In fact, indifference, tolerance of violence against women and systematic efforts to obscure the atrocities, combine to put women in Darfur’s refugee camps in a chronic condition of extreme vulnerability. Women already victimized by brutal attacks on their bodies or their families may be subjected to even more brutal treatment when they come forward, as some authorities see them as 1) highly defenseless and 2) targets for allegations of sexual deviance, a common attack on women who are able to demonstrate that violence occurred.

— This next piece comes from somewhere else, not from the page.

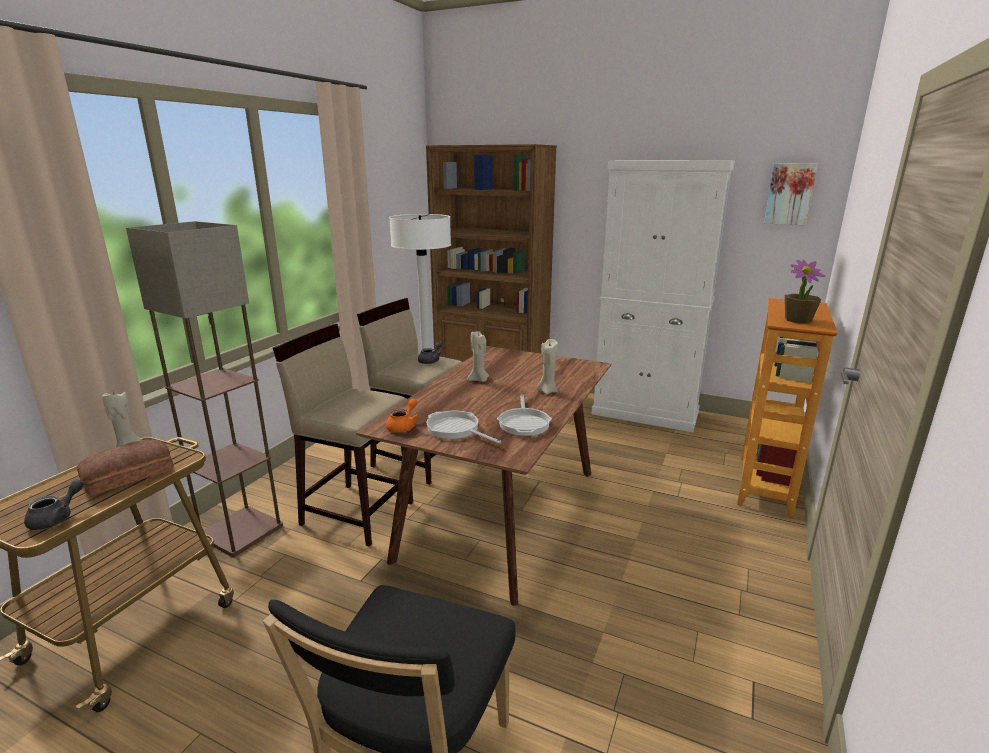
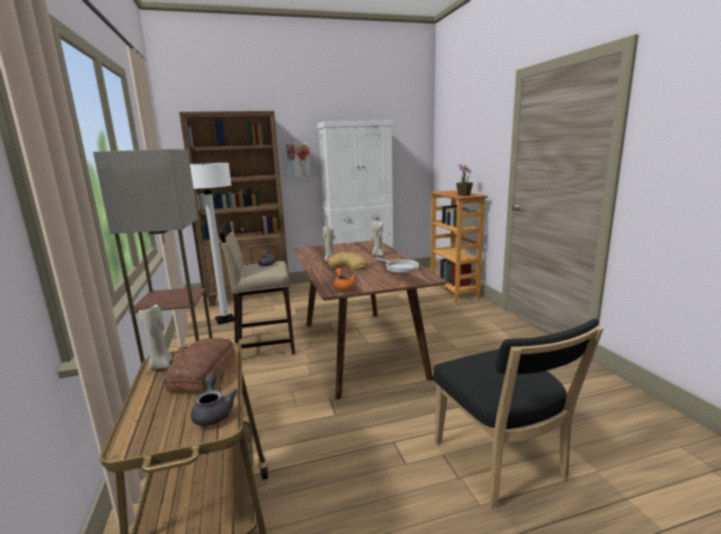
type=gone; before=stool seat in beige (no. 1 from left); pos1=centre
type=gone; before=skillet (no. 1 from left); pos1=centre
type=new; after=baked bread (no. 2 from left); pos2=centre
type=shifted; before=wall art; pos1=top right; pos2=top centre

In 2004, the women’s rights group NOW reported “Tens of thousands of women [in Darfur] have been displaced, raped and killed since the violence began, and an end to these horrors is not in sight.” Indeed, the projection was right. Many aid groups speak of workers observing continued brutality against women and an atmosphere of near total impunity for government-backed militia and police involved in any such crimes.
Anecdotal reports of aid workers, many of them Sudan-born, forced to leave the country due to having expressed concerns about violence against women or the ongoing genocide, are numerous. One anonymous source, who had to flee into exile to avoid attacks against herself and her family, says government threats to aid workers have become an integral part of the campaign of violence against the people of Darfur.